Daily Management Review

FDA Commissioner Says Agency Is Moving At ‘Lightning Speed’ On Remdesivir


FDA Commissioner Says Agency Is Moving At ‘Lightning Speed’ On Remdesivir
The Commissioner of the United States Food and Drug Administration (FDA), Stephen Hahn, said that the agency is moving at “lightning speed” for the reviewing of data related to the experimental Covid-19 treatment drug from Gilead Sciences Inc. – remdesivir. This was after the use of the drug yielded encouraging results from a trial involving the drug in the US lately.
“We’re working with the company to emphasize the necessity of speed while at the same time to understand the data,” Hahn said in an interview. “There will be a lot of factors that go into all the regulatory decisions. We want to look at the totality of data to make sure that remdesivir is targeted to the right patients.”
Early trial results that were shared by the director of the National Institute of Allergy and Infectious Diseases, Anthony Fauci, on WSednesdya clearly indicated a significant effect in treating the virus with the drug remdesivir. Fauci said that the recovery period for Covid-19 patients who had been administered the drug recovered from their illness in 11 days on the average while the average recovery period for patients using a placebo was 15 days.

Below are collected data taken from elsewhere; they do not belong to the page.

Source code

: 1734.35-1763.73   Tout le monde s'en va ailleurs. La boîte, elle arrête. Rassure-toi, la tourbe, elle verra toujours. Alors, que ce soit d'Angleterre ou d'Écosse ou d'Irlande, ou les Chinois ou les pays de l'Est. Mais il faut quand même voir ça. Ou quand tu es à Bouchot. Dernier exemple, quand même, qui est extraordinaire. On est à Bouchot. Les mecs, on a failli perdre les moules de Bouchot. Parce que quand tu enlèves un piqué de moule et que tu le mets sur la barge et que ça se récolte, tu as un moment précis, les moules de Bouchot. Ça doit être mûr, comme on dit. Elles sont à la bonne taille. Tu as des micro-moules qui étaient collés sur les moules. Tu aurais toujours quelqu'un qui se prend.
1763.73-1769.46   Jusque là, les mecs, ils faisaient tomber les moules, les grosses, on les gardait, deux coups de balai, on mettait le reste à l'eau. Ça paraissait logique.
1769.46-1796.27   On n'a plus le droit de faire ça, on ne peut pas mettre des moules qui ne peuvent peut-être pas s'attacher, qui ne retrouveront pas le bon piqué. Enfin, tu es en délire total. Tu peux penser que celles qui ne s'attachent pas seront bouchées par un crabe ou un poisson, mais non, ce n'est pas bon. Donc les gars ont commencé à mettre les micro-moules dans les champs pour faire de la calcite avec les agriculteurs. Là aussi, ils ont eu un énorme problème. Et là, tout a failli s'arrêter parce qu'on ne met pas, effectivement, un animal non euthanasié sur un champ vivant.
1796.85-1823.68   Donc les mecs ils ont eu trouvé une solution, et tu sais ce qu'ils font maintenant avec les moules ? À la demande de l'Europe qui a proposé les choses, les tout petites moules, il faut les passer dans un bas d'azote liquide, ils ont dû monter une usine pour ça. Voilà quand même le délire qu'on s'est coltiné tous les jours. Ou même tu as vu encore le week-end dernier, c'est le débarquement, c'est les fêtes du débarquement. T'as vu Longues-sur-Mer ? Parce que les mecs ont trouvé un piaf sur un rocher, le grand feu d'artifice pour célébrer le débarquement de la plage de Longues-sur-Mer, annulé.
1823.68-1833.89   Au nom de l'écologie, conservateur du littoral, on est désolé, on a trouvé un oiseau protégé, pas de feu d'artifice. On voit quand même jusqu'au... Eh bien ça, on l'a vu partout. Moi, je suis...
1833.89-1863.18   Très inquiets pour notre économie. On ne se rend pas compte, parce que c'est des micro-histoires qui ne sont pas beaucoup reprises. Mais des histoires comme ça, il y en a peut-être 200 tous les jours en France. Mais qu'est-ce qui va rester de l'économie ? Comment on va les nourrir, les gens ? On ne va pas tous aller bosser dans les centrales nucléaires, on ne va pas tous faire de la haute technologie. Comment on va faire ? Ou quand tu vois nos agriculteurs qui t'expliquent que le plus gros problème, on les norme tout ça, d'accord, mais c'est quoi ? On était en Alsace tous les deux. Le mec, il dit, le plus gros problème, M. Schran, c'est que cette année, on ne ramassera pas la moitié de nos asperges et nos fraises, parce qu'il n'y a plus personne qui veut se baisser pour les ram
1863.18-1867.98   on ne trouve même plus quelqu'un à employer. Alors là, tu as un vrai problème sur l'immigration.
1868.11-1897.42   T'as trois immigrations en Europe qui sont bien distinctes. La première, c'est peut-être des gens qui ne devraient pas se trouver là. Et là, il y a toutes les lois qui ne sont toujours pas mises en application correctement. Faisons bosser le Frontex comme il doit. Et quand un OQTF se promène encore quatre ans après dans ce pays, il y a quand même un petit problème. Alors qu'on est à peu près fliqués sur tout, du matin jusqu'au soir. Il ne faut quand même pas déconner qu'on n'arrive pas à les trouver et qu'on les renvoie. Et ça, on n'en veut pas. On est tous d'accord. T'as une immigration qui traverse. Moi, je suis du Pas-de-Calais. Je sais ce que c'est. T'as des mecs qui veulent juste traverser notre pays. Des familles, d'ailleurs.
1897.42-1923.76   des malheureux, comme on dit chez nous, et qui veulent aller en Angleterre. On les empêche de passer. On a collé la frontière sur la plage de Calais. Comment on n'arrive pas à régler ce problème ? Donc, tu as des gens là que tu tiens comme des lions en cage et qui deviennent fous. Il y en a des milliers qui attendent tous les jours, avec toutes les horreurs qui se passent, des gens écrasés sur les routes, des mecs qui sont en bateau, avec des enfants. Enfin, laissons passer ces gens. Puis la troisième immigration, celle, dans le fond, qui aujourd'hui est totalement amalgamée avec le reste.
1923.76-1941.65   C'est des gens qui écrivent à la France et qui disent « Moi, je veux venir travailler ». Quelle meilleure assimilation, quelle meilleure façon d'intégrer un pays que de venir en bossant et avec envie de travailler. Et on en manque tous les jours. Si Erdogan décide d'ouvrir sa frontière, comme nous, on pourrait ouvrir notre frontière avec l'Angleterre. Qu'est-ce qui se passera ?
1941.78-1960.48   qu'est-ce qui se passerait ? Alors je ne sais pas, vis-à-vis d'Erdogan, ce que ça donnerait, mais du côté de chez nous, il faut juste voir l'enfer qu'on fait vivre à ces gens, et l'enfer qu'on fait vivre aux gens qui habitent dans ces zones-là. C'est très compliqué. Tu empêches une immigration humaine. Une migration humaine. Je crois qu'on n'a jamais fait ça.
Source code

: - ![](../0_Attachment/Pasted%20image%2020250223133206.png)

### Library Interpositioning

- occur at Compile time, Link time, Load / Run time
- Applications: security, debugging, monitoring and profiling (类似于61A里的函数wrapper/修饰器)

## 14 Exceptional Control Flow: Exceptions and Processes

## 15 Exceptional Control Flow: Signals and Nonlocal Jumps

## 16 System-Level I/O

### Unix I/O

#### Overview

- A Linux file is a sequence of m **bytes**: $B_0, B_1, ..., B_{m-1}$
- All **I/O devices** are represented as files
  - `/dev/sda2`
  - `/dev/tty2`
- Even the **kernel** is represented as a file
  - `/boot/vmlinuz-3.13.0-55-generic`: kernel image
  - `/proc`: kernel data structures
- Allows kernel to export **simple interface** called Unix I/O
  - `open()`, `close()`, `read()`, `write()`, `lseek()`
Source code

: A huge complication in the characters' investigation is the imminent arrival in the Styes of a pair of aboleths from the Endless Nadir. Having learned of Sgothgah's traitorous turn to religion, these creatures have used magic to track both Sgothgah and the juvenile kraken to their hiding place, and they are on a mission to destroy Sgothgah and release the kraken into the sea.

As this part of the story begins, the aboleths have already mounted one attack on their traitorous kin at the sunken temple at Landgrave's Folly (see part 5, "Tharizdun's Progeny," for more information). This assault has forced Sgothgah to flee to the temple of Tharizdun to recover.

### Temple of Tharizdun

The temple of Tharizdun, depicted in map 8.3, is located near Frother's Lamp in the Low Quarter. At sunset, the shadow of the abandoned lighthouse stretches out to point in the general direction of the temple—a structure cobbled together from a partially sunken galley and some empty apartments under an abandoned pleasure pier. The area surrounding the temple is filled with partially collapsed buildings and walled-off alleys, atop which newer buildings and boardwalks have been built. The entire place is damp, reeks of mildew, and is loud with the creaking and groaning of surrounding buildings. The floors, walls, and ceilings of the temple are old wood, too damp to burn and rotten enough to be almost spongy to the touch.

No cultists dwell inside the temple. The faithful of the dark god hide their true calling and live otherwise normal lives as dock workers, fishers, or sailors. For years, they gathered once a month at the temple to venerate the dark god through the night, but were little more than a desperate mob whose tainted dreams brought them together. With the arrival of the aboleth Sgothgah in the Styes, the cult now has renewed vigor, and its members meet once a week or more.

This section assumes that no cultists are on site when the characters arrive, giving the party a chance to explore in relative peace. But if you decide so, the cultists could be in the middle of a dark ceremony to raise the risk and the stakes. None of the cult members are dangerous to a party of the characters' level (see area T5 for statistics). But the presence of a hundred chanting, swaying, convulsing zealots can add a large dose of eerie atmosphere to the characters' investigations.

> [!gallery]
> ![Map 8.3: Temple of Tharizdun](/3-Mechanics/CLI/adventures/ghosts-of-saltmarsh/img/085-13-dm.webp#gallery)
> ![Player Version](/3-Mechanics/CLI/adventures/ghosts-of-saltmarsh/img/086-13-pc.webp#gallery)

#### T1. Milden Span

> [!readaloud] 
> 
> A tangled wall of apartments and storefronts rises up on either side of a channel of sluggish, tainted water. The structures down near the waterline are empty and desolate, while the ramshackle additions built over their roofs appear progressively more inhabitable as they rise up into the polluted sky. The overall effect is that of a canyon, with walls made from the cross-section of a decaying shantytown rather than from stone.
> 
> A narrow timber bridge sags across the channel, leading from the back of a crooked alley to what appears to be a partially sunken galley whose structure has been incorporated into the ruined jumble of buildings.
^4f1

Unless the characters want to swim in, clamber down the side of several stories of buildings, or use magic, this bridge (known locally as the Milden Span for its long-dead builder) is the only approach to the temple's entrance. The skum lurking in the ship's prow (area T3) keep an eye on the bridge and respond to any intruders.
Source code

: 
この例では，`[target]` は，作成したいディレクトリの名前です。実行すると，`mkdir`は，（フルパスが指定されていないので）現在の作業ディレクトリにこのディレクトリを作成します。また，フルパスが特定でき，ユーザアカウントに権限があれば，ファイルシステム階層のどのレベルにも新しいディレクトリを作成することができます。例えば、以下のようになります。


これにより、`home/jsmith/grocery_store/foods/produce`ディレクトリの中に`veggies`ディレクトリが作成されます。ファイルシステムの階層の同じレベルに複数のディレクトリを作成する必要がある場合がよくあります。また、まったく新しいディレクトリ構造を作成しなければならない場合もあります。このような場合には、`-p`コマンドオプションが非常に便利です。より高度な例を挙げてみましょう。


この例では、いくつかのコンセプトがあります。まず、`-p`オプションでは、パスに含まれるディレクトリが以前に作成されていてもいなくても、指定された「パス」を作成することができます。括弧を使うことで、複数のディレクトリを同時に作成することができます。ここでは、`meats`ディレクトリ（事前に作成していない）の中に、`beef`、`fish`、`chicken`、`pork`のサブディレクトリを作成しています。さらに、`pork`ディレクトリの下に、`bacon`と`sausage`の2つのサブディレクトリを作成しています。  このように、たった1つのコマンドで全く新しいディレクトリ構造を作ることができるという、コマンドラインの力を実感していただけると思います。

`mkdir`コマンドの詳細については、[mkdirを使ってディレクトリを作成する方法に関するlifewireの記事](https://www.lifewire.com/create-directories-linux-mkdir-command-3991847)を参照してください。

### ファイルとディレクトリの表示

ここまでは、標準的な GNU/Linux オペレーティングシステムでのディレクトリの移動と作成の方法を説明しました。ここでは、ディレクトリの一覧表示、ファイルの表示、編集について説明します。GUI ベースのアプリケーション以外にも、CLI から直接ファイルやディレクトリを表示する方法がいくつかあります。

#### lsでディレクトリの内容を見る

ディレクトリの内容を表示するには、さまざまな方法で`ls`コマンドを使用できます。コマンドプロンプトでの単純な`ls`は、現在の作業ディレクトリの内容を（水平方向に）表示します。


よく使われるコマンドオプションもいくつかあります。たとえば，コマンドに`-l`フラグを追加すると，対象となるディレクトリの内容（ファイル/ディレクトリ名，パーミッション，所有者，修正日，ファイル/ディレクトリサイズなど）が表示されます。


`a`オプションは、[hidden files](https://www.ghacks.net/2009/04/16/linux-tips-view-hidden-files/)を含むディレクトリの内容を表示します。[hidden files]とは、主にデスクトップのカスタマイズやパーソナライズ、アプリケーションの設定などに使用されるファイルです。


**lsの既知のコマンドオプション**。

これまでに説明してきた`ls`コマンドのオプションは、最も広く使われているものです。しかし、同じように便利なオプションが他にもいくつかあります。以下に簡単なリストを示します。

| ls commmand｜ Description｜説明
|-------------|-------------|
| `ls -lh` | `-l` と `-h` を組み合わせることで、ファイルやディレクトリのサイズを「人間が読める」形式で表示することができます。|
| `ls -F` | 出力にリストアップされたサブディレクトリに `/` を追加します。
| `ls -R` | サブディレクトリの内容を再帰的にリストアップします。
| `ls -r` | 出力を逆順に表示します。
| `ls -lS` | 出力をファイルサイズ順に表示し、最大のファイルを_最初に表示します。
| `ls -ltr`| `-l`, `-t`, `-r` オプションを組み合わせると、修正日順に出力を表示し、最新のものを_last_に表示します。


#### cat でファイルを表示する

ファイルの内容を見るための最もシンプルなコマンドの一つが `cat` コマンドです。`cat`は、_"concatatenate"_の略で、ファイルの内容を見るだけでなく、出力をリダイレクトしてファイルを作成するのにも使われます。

A decision on emergency authorization for remdesivir is going to happen “really quickly,” Fauci said during a television interview on Thursday. While he expects the FDA to take a final decision soon, the agency has not made a final conclusion on the use of the drug, Fauci said.
No timeline for allowing remdesivir to reach the market was offered by Hahn, who said that the agency has “several different pathways” which it could use to allow access. A medication can be widely approved by the FDA in addition to emergency authorization, and can then ask more study on the drug’s effectiveness be conducted even as it is used on patients.
Only one emergency authorization for a drug to be used against Covid-19 has been issued by the FDA. The use of the malaria drugs hydroxychloroquine and chloroquine in hospitalized patients were allowed by the agency last month. However, a number of analysis since then have indicated that the drugs actually did not help and could instead harm patients infected with Covid-19.  Last week, the FDA even issued a warning of the drugs potentially causing heart risks. 
The emergency authorization for hydroxychloroquine and chloroquine is was still supported by Hahn, who added that more data from clinical trials are still being waited. The decision “was based upon the published data and science available,” he said. “Just as in everything we’ve done in this pandemic, we’ll be flexible and we’ll adapt as data becomes available.”
The FDA has also showed some flexibility on the issue of serology tests that are able to quickly show whether an individual have positive antibodies related to the novel coronavirus pandemic. The tests have been allowed to come to market without the agency approving it.